Ex Kiwi, now NSW-based, George was looking to get some dry fly action on light gear with his day on the water. This was his first to hand, a lively brownie on a #4wt.
Next one takes off down stream with a lively run …
… but finally brought to hand.
On smaller water in the afternoon, changed down to a #3wt (one of Hurleys FFW new AirFlow Creek rods) and it, along with George, performed beautifully.
One of the many beautifully marked wild browns to hand … the faithful (pink posted) emerger again.
Kimberly with her first ever trout on the fly, a 4.5lb rainbow in our teaching water taken on a damsel fly nymph.
Partner Brendan, working some of the gentle runs on the Macquarie as part of the intro day. Good stream stalking and wading opportunity although only few rises, but no hook-ups in that session.
Ernst loves his light-weight cane rods and here he is with another good trout on.
Ernst, with partner Lipi, about to release another top conditioned wild brown. Excellent mayfly day.
Beautiful fish heading back home.
Peter & Elizabeth, returning Red Taggers off to a fly(fish)ing start! Cast three of the trip and Elizabeth is delighted with her first wild brown river trout as Peter studies the result.
Next corner up and it’s Peter’s turn on the dry (pink post emerger on show) to get a lively stream brown.
Then its Elizabeth’s turn again … and so on it went over three days, three different rivers with success on all.
Some very nice trout to hand and released.
Here Dan hooks up his biggest wild brown, only to be broken off mid-air in the playing. Close inspection on retrieving line revealed a ‘wind-knot’ break in tippet after casting warm-up. Always pays to regularly check leader / tippet for these knots.
Son Andrew hooks onto a very good stream wild brown — his best ever on the fly. Again a dry. Sighted, stalked, caught and released, a top effort on the #3wt.
A beautiful wild brown trout about to be released.
Julie’s first one on the fly, following usual ‘on grass’ casting practise, dam fishing next (missed one) then afternoon at Currawong Lakes … what a bend in the #5wt.
… and this is the reason why — a 4.5lb rainbow!
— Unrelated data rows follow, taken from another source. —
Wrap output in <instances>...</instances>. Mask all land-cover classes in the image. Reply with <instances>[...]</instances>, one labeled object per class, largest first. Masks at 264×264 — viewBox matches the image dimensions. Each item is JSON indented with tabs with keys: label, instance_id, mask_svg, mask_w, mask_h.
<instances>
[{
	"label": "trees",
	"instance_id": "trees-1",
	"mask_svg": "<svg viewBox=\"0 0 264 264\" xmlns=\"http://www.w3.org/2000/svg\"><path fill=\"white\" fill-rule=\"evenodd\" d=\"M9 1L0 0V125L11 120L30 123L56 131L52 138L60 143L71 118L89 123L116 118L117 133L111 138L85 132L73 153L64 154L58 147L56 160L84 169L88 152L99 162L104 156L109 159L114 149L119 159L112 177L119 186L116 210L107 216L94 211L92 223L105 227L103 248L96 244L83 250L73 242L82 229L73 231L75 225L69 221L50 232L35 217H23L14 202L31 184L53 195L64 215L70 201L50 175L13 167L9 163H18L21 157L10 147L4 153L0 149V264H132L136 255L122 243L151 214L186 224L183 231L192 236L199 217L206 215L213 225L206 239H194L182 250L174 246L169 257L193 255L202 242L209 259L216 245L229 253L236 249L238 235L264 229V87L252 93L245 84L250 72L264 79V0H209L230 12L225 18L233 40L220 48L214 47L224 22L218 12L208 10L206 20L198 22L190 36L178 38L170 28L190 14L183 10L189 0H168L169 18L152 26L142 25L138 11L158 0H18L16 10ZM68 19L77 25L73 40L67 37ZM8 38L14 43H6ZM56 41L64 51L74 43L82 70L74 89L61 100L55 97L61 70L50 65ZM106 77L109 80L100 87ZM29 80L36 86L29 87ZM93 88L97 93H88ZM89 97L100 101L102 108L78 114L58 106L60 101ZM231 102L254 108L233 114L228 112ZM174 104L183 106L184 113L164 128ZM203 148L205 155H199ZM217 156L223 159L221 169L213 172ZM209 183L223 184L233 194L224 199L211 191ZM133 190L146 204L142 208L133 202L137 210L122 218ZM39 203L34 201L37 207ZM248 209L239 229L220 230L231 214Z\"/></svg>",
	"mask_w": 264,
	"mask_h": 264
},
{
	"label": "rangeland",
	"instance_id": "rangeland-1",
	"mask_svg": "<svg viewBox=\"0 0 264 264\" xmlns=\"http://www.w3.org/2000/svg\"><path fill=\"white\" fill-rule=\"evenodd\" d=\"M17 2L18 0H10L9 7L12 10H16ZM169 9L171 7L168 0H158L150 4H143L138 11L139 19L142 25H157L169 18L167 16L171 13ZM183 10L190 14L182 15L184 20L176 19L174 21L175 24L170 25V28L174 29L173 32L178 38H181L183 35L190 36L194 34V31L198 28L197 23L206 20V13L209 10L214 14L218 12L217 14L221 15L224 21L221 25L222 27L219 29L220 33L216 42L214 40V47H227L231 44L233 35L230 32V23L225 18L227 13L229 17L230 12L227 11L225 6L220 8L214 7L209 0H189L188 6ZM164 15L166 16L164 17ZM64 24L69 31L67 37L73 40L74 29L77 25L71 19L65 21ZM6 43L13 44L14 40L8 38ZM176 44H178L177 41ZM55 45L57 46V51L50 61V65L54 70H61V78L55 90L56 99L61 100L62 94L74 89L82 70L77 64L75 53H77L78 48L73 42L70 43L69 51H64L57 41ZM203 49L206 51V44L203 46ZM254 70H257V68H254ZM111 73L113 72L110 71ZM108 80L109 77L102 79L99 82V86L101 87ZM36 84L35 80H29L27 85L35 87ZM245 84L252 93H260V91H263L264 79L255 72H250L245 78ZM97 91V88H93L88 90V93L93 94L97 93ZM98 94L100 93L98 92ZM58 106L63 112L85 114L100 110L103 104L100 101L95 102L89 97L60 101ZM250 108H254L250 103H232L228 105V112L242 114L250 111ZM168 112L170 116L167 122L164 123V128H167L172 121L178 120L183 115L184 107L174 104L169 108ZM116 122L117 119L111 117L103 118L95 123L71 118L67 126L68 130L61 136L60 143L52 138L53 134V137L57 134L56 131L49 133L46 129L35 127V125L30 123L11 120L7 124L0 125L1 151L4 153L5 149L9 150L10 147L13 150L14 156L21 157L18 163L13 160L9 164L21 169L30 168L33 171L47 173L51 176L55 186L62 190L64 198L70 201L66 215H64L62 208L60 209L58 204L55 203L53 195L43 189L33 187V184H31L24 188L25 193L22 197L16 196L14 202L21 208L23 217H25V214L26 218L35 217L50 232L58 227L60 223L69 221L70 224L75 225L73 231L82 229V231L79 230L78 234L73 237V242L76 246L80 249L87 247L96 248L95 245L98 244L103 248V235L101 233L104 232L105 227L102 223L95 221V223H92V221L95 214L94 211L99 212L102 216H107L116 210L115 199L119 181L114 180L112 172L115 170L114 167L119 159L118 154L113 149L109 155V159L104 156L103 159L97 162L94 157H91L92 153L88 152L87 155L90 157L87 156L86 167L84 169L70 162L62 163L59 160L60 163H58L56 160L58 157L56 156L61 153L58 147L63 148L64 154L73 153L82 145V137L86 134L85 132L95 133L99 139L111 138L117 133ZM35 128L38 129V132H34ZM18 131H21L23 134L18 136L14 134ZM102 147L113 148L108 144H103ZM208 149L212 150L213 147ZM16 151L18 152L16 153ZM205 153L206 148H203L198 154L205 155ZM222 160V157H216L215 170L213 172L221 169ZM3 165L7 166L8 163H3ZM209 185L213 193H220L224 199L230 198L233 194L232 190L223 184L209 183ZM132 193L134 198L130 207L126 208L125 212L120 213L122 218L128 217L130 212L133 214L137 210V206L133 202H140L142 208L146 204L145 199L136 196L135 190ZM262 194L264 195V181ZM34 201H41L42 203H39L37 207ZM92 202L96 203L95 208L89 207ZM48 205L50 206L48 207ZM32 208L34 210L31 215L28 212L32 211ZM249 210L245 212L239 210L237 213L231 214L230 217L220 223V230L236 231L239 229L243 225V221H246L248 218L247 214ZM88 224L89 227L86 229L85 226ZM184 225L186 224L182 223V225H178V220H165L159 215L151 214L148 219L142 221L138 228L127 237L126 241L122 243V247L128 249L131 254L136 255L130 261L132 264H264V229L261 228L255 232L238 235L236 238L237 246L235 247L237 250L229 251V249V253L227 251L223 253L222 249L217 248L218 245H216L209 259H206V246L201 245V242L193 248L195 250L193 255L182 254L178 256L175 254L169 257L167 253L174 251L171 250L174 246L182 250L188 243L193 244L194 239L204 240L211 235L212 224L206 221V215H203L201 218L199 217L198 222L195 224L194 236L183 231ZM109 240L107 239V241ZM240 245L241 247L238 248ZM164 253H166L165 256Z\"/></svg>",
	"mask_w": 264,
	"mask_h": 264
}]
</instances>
You guessed it, on the Butler Brown Woolly Bugger.
Followed up soon after with a lively young brown on the same fly.
That is a number of young very healthy browns so far this season, from last year’s excellent spawning.
This means there is a large number of quality self-sustained wild brownbtrout growing on in these lakes, which is a good indicator for the future of the fishery.
Regular Tagger Dan, is not only a recent convert to fly fishing, but to tying as well. “should I try one of my Woolly Buggers” he asked? As it looked similar to my successful brown versions, “why not” was the answer.
Within a few minutes this was the result … 2.5lb beautiful wild brown trout, with grin to match. The only problem was the next fish, considerably bigger and less obliging, struck, bit it off to keep it!
Had to rely on the guide’s version for the next one along with a neat bit of self netting!
After a frustrating, but intense couple of hours polaroiding at least a dozen fish cruising the flats, but ignoring everything presented to them, we put on Dan’s ‘other Bugger’ and last cast, last fish. A great way to finish.
Dylan’s first day on the rivers with the fly.
Working the gentle runs. Had some to the emerger, missed a good one and dropped another, but again a full on new fly day experience.
It should only get better from here on with the air and water temperatures rising.